**Work instructions**
Quote the following report on the US Open men's final in full, word for word.

When Carlos Alcaraz is fully focused and his impossibly complete game is in full flow, nothing in the world can stop him. As he has spent the early years of his career collecting major titles at a breathless pace, this has been clear for a long time. On the biggest stage in tennis, he reinforced the sentiment with a stupendous performance against his greatest rival, completely outplaying Jannik Sinner, the No 1 and defending champion, to lift his second US Open title with a 6-2, 3-6, 6-1, 6-4 win.
At the end of the most spectacular summer of his career, Alcaraz will replace Sinner as the new No 1, returning to the top ranking for the first time in two years. The 22-year-old also continues to mark himself as one of the greatest young players in the history of the sport: he is the second-youngest man in the Open era to earn six grand slam titles, trailing only Björn Borg. He is also already the fourth man in history to win multiple grand slam titles on all three surfaces.
This match-up marked the first time in history that the same men have competed in three major finals in the Open era in the same calendar year, with Alcaraz finishing the trilogy with a 2-1 lead. He now holds a 10-5 record over Sinner, winning seven of their past eight meetings.
On this occasion, Alcaraz could do anything he wanted with the tennis ball for the best part of three hours. He served brilliantly and struck his devastating forehand with total precision, but he also showcased his variation in full, constantly varying the pace, spin and trajectory of his shots. He keeps Sinner completely off balance and unable to gain any rhythm with his destructive groundstrokes.
This was one of the most significant days of the tennis year, another enormous match between the new titans of the sport, and yet the narrative was hijacked by the presence of Donald Trump, the US president. Overnight, Arthur Ashe Stadium was tightly encircled by airport-style security barriers and as fans began to queue up in order to enter the stadium, they were watched over by Secret Service agents. The men’s trophy was placed in the Rolex suite alongside Trump, which is not the usual protocol. When the US president was finally shown on the big screen at the end of the first set, most of the audience booed.

**Data block**

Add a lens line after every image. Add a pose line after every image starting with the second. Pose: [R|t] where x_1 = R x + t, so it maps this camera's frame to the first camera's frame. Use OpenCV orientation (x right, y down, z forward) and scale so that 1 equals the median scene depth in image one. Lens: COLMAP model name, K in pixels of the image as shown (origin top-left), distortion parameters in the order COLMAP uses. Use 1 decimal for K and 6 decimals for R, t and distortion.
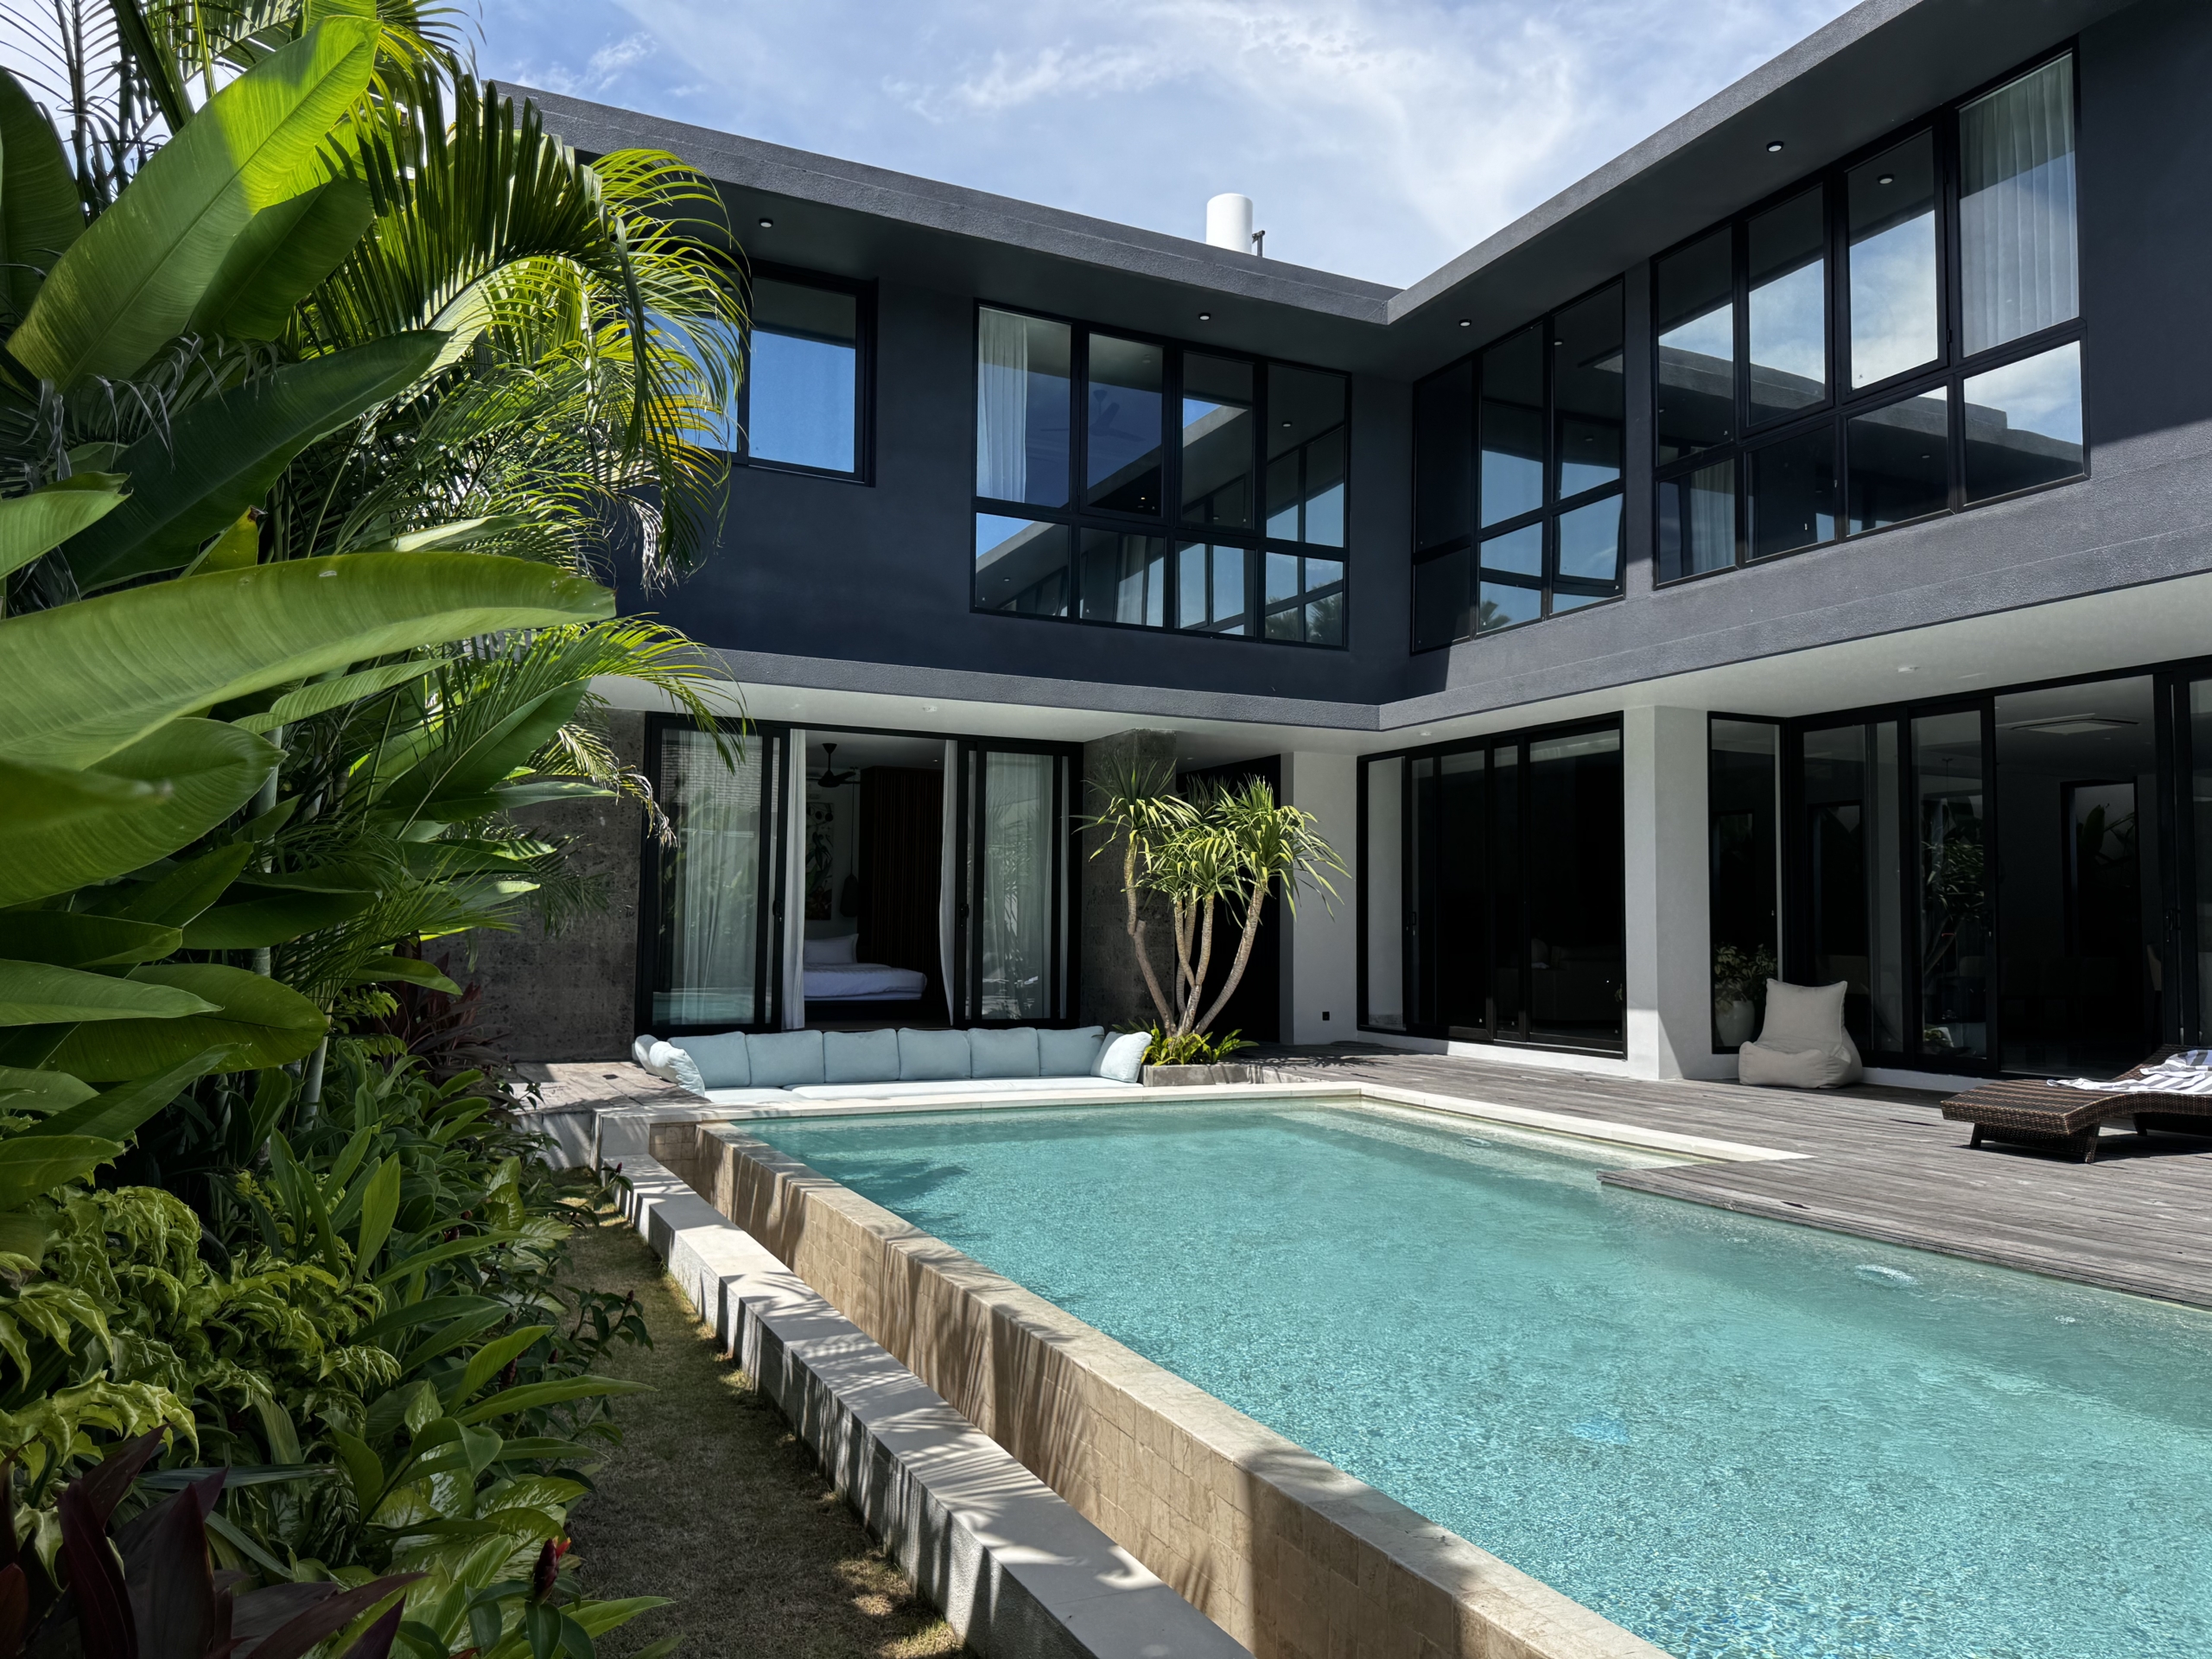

**Answer box**
When Carlos Alcaraz is fully focused and his impossibly complete game is in full flow, nothing in the world can stop him. As he has spent the early years of his career collecting major titles at a breathless pace, this has been clear for a long time. On the biggest stage in tennis, he reinforced the sentiment with a stupendous performance against his greatest rival, completely outplaying Jannik Sinner, the No 1 and defending champion, to lift his second US Open title with a 6-2, 3-6, 6-1, 6-4 win.
At the end of the most spectacular summer of his career, Alcaraz will replace Sinner as the new No 1, returning to the top ranking for the first time in two years. The 22-year-old also continues to mark himself as one of the greatest young players in the history of the sport: he is the second-youngest man in the Open era to earn six grand slam titles, trailing only Björn Borg. He is also already the fourth man in history to win multiple grand slam titles on all three surfaces.
This match-up marked the first time in history that the same men have competed in three major finals in the Open era in the same calendar year, with Alcaraz finishing the trilogy with a 2-1 lead. He now holds a 10-5 record over Sinner, winning seven of their past eight meetings.
On this occasion, Alcaraz could do anything he wanted with the tennis ball for the best part of three hours. He served brilliantly and struck his devastating forehand with total precision, but he also showcased his variation in full, constantly varying the pace, spin and trajectory of his shots. He keeps Sinner completely off balance and unable to gain any rhythm with his destructive groundstrokes.
This was one of the most significant days of the tennis year, another enormous match between the new titans of the sport, and yet the narrative was hijacked by the presence of Donald Trump, the US president. Overnight, Arthur Ashe Stadium was tightly encircled by airport-style security barriers and as fans began to queue up in order to enter the stadium, they were watched over by Secret Service agents. The men’s trophy was placed in the Rolex suite alongside Trump, which is not the usual protocol. When the US president was finally shown on the big screen at the end of the first set, most of the audience booed.